Wiecie dlaczego mnie nie szanuje? Bo myśli, że jestem łatwa! Bo dałam mu się pocałować! I nie protestowałam, kiedy mnie dotykał!
A ja przecież nie jestem łatwa, ja go po prostu kocham. Kochałam. Tak! Bo nie chcę go już znać!
Tak bardzo chcę mieć osobę, na której by mi zależało. Której by na mnie zależało.

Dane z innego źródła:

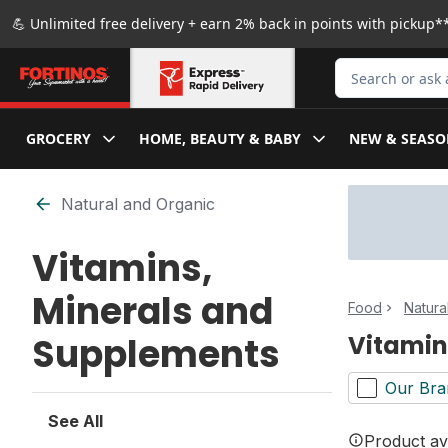
Skip to Main Content
Skip to Footer
💪 Unlimited free delivery + earn 2% back in points with pickup**
Search for Produ
GROCERY
HOME, BEAUTY & BABY
NEW & SEASO
Skip to Filter section
Natural and Organic
Vitamins,
Minerals and
Food
Natura
Supplements
Vitamin
Our Bra
See All
Product ava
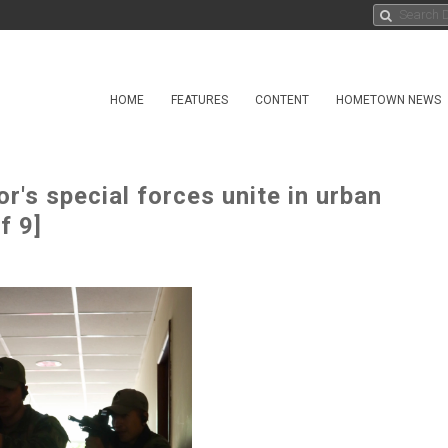
HOME
FEATURES
CONTENT
HOMETOWN NEWS
's special forces unite in urban
f 9]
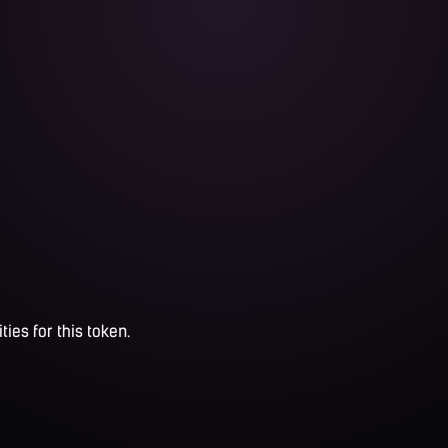
ties for this token.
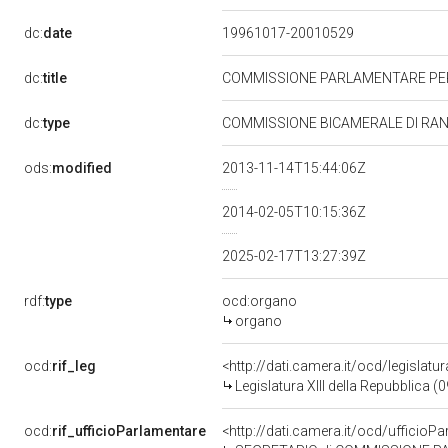
dc:
date
19961017-20010529
dc:
title
COMMISSIONE PARLAMENTARE PER
dc:
type
COMMISSIONE BICAMERALE DI RA
ods:
modified
2013-11-14T15:44:06Z
2014-02-05T10:15:36Z
2025-02-17T13:27:39Z
rdf:
type
ocd:organo
organo
ocd:
rif_leg
<http://dati.camera.it/ocd/legislatu
Legislatura XIII della Repubblica 
ocd:
rif_ufficioParlamentare
<http://dati.camera.it/ocd/uffic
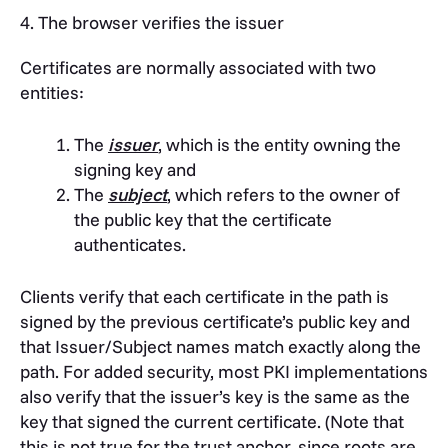
4. The browser verifies the issuer
Certificates are normally associated with two
entities:
The
issuer
, which is the entity owning the
signing key and
The
subject
, which refers to the owner of
the public key that the certificate
authenticates.
Clients verify that each certificate in the path is
signed by the previous certificate’s public key and
that Issuer/Subject names match exactly along the
path.
For added security, most PKI implementations
also verify that the issuer’s key is the same as the
key that signed the current certificate. (Note that
this is not true for the trust anchor, since roots are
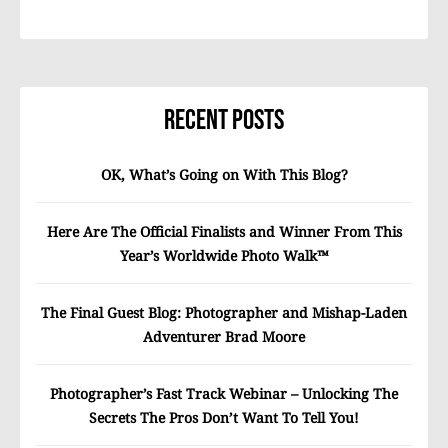
Recent Posts
OK, What’s Going on With This Blog?
Here Are The Official Finalists and Winner From This
Year’s Worldwide Photo Walk™
The Final Guest Blog: Photographer and Mishap-Laden
Adventurer Brad Moore
Photographer’s Fast Track Webinar – Unlocking The
Secrets The Pros Don’t Want To Tell You!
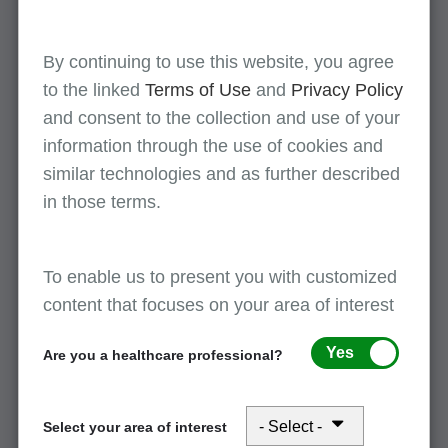
documentation
By continuing to use this website, you agree
Transitional care management
to the linked
Terms of Use
and
Privacy Policy
and consent to the collection and use of your
Wound debridement
information through the use of cookies and
similar technologies and as further described
in those terms.
Checklist: End-Stage Renal Disease (ESRD)
To enable us to present you with customized
March 17, 2026
content that focuses on your area of interest
This checklist is intended to provide health care
providers with a reference for use when
Yes
Are you a healthcare professional?
responding to medical documentation requests for
ESRD services. Health care providers retain
Select your area of interest
responsibility to submit complete and accurate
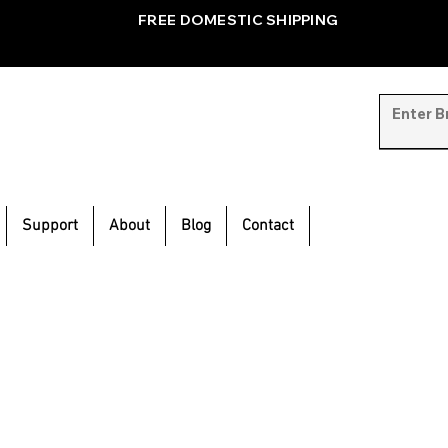
FREE DOMESTIC SHIPPING
Support
About
Blog
Contact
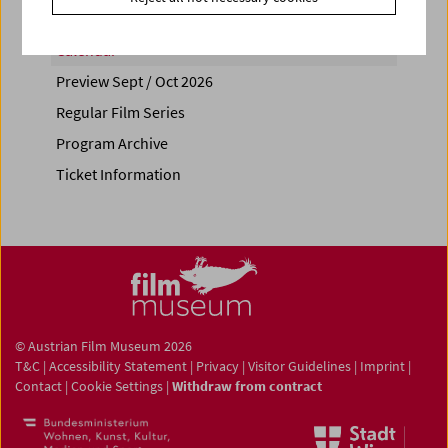
Calendar
Preview Sept / Oct 2026
Regular Film Series
Program Archive
Ticket Information
© Austrian Film Museum 2026
T&C
|
Accessibility Statement
|
Privacy
|
Visitor Guidelines
|
Imprint
|
Contact
|
Cookie Settings
|
Withdraw from contract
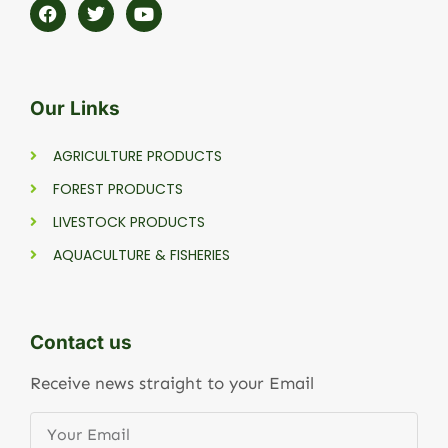
Our Links
AGRICULTURE PRODUCTS
FOREST PRODUCTS
LIVESTOCK PRODUCTS
AQUACULTURE & FISHERIES
Contact us
Receive news straight to your Email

''... i były takie dni, że na nic nie było sił,
że człowiek był bezsilny i w tej bezsilności żył."
  • pragnaca.zmian.

    pragnaca.zmian.

    20 maja 2010, 22:45

    Nie wiem co czujesz, ponieważ od 3 roku życia mam jedną i tą samą najlepszą przyjaciółkę którą kocham ponad wszystko ale wiem, że gdybym ją straciła to moje życie nie miało by sensu. Nie martw się napeweno znajdziesz jakąś wspaniałą bratnią duszę. Poznawaj ludzi! Powodzenia i głowa do góry ;***

  • paparazzii

    paparazzii

    20 maja 2010, 20:51

    wiem co czujesz. mi też brakuje prawdziwej przyjaciółki. często marzę o prawdziwej przyjaźni, jak często widzi się na filmach. doskonale Cię rozumiem. pozdrawiam :*

  • Kedzia91

    Kedzia91

    20 maja 2010, 20:39

    Nie załamuj się! Widzę, że masz 17 lat, więc studia przed Tobą. tam poznasz wielu nowych ludzi, może wśród nich znajdzie się ktoś godny zaufania? Przyjaciela mimo wszystko bym nie przekreślała. Skoro miałaś go za takiego, to jednak coś więcej musiało być, niż zwyczajne koleżeństwo. Może spróbuj z nim pogadać, wyjaśnić. Może go coś napadło, że Ci tak powiedział? Jeśli to była przyjaźń to spróbuj ja odzyskać. Jeśli nie, to faktycznie olej. Zastanów się, czy dużo tracisz, rezygnując z niego. I kieruj się sercem, ale nie emocjami. Wiem, że łatwo to powiedzieć, ale spróbuj. I pamiętaj, że to Ty jesteś kowalem swojego losu. I nikt Ci nic nie wmówi! Głowa do góry!

  • Cailina

    Cailina

    20 maja 2010, 20:33

    jakbym czytala moj pamietnik sprzed 10 lat! Tyle ze nie przeczytam bo wszystkie spalone! 17 lat to trudny wiek, kto mowi, ze mlodosc to najlepszy czas... Ale teraz juz mi duuuuuzo lepiej, choc cialo juz nie tak jedrne i wlosy nie tak geste;-)

  • werle

    werle

    20 maja 2010, 20:26

    co czujesz. Nikt nie pomyśli, że jesteś rozpieszczona... choćbym nie wiem jak miałabyś super, to jak nie masz przyjaciela, życie wydaje Ci się trochę niepoukładane... Ja akurat mam przyjaciela, a właściwie przyjaciółki. To moja mama i siostra. Mówię poważnie! nie wiem co bym zrobiła bez nich. A tak poza nimi to nie mam nikogo- tylko jedną koleżankę, która na pewno nigdy by się za mną nie wstawila 'wrazie czego'....... Pozdrawiam i zycze powodzenia w odnajdywaniu prawdziwej przyjazni;) warto ją szukać- ja miałam ja pod nosem, a nigdy nie doceniałam... pomysł o tym- może tak na prawdę masz już przyjaciela? tylko go nie zauwazasz?